From December 29th, 2016 to January 9th, 2017, three groups of college students from the University of Idaho traveled to three different developing countries to spend part of their winter break supporting Green Empowerment projects.
The trips were part of the University of Idaho’s Alternative Service Break (ASB) program. The ASB program gives students the opportunity to challenge themselves and develop leadership skills through service across the globe, grounded in social justice issues, including poverty, racism and domestic violence.
The university has partnered with Green Empowerment every year since 2014 to send groups of college students on international service-learning trips to experience new cultures, learn about issues related to social justice and the environment, and provide support to select GE projects.
This year, the university sent groups of students to three different Green Empowerment program countries: Ecuador, Nicaragua, and the Philippines.
Ecuador: Students joined Green Empowerment and its local partners in building on the successful implementation of renewable energy, drinking water, and sanitation technologies in the Esmeraldas and Carchi provinces of northern Ecuador. Participants worked side-by-side with rural farming families, building and installing biogas digesters, improved biomass cookstoves, and potable water & sanitation systems.

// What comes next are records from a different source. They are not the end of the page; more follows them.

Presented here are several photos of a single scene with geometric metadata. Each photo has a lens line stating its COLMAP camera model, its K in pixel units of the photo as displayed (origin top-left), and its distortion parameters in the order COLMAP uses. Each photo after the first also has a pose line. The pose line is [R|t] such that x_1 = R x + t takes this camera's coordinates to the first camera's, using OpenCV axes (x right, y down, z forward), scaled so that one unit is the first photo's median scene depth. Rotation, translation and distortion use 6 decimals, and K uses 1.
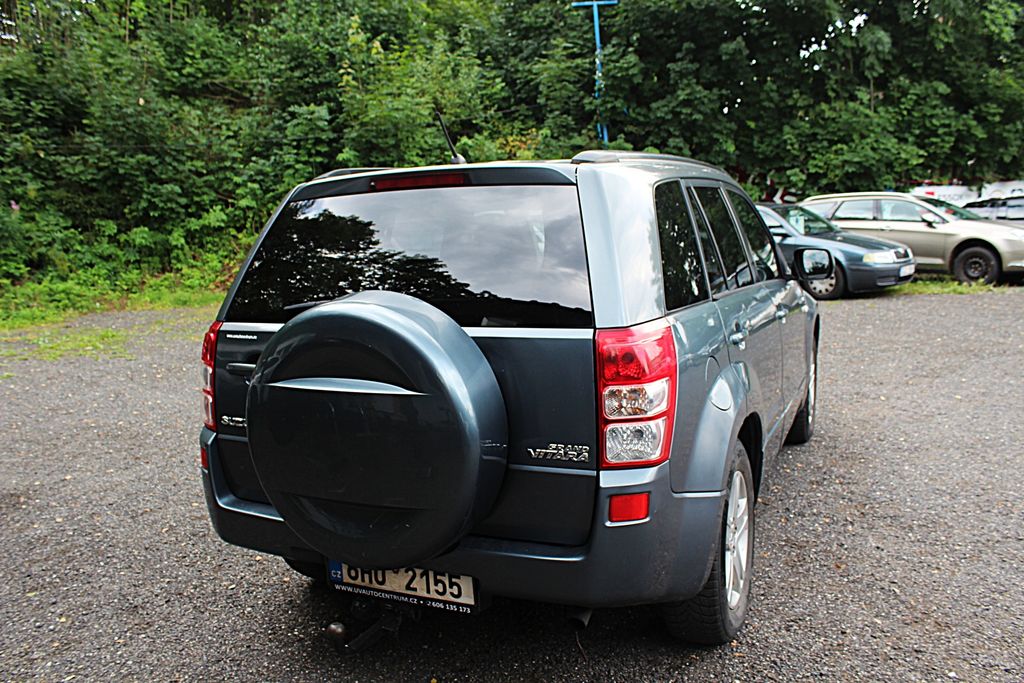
lens RADIAL K [[873.4, 0, 513.4], [0, 873.4, 343.1], [0, 0, 1]] dist [-0.163657, 0.152212]
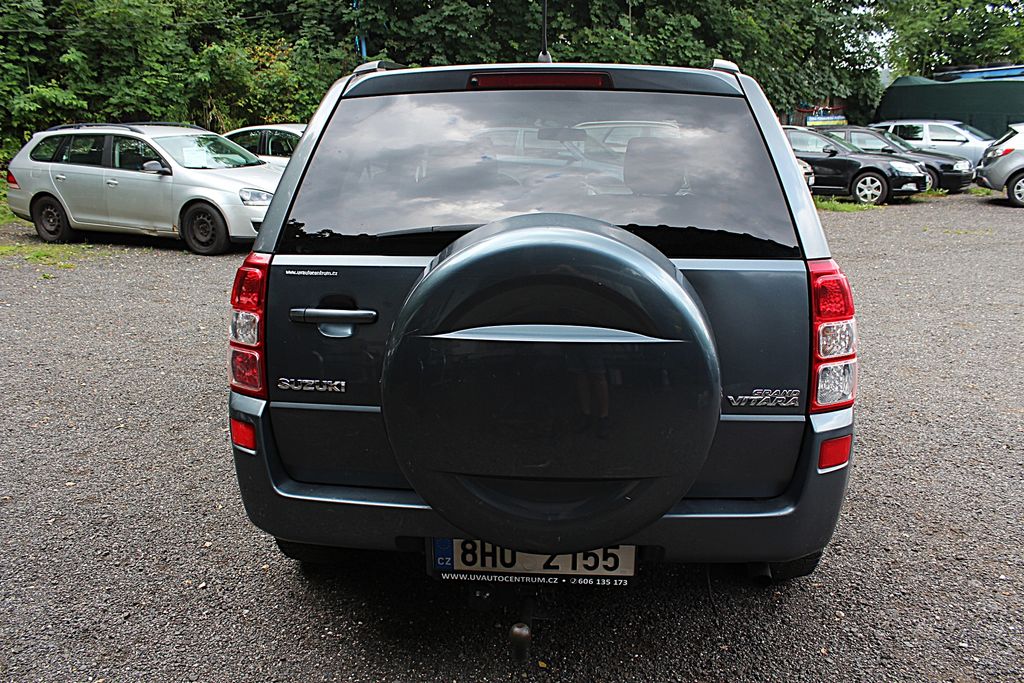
lens RADIAL K [[873.4, 0, 514.6], [0, 873.4, 347.7], [0, 0, 1]] dist [-0.163657, 0.152212]
pose [[0.939382, -0.046482, 0.339707, -0.081235], [0.014467, 0.995259, 0.096175, -0.002533], [-0.342567, -0.085431, 0.935601, 0.043314]]
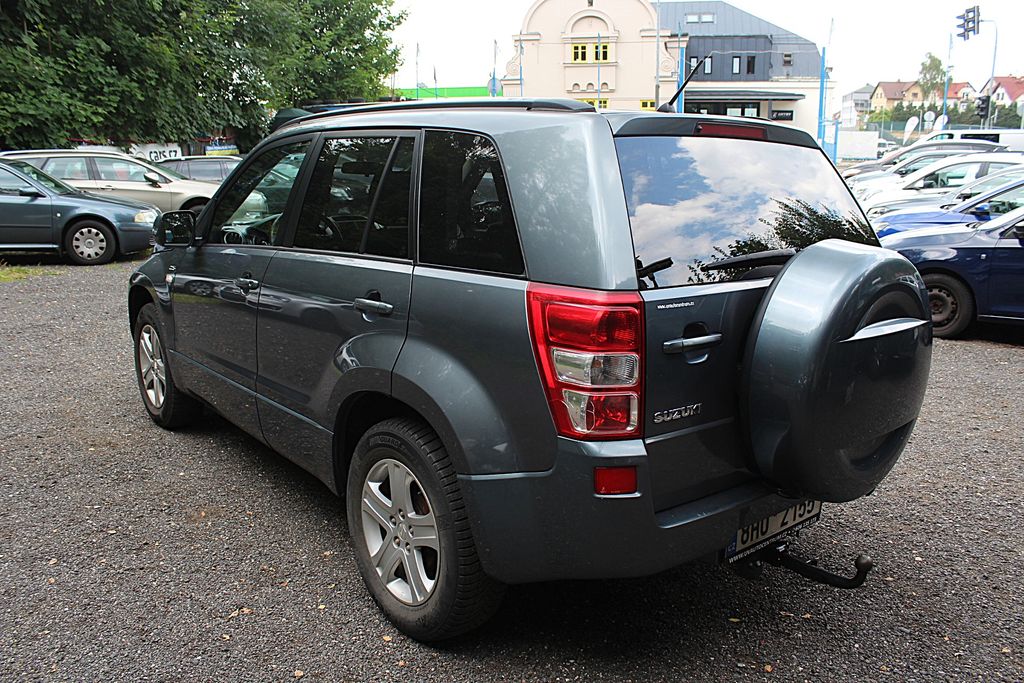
lens RADIAL K [[873.4, 0, 513.6], [0, 873.4, 341.0], [0, 0, 1]] dist [-0.163657, 0.152212]
pose [[0.418602, -0.136777, 0.897811, -0.218385], [0.099975, 0.989526, 0.104136, -0.014563], [-0.902650, 0.046167, 0.427892, 0.157727]]
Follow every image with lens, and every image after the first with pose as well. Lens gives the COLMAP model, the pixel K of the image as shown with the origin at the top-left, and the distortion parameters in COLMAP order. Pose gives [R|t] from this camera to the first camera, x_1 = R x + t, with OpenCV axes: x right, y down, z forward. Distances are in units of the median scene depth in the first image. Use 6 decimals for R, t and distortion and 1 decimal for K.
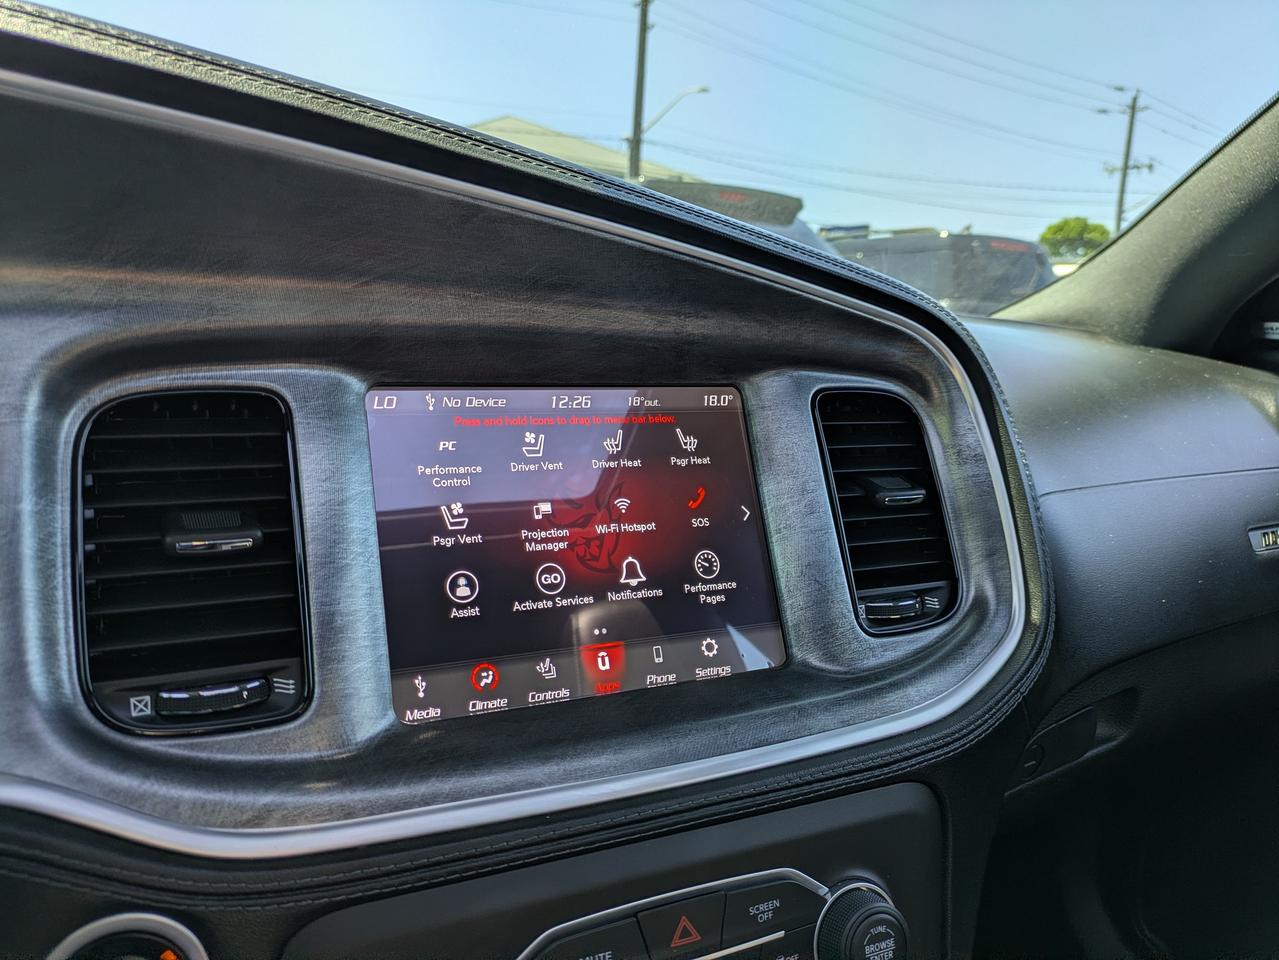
lens RADIAL K [[952.0, 0, 608.5], [0, 952.0, 481.6], [0, 0, 1]] dist [0.037577, -0.025265]
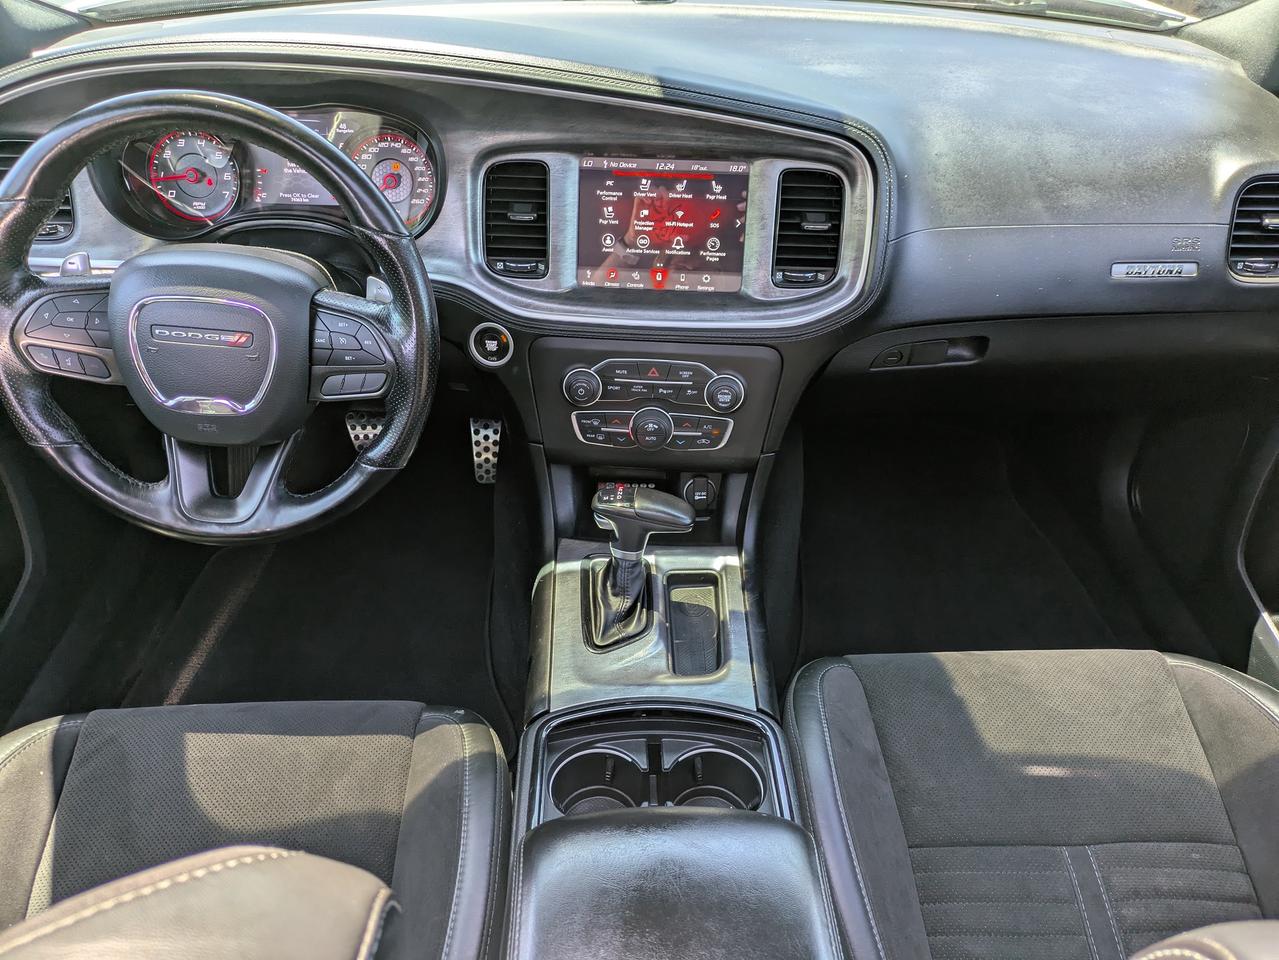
lens RADIAL K [[952.0, 0, 641.9], [0, 952.0, 475.4], [0, 0, 1]] dist [0.037577, -0.025265]
pose [[0.873252, 0.288166, -0.392926, 1.201140], [-0.060926, 0.864629, 0.498703, -0.676994], [0.483445, -0.411554, 0.772596, -1.338627]]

Nicaragua: The group helped Green Empowerment and local partner AsoFénix to improve community health and protect the natural environment in the central hills of Nicaragua.
The students traveled into the countryside to the villages of El Bálsamo and El Jazmin to spend a week and a half working with local families and technicians planting gardens, installing solar technologies, and constructing hygiene and sanitation facilities to improve the health, quality of life, and economic opportunities of residents.
Philippines: After arriving in Manila, the group took a short flight to the island of Leyte to spend a week and a half in the small rural community of Marao.
After spending several days immersing themselves in the local culture and celebrating the new year with residents, the students were challenged to design, lead, and facilitate sanitation, hygiene, and environmental conservation learning activities for the school children of Marao Elementary School. The activities complemented the new rainwater harvesting tank and sanitation facilities installed at the school by GE as part of the USAID-funded program “Building Climate Resilience in Water Stressed Communities” (CREST).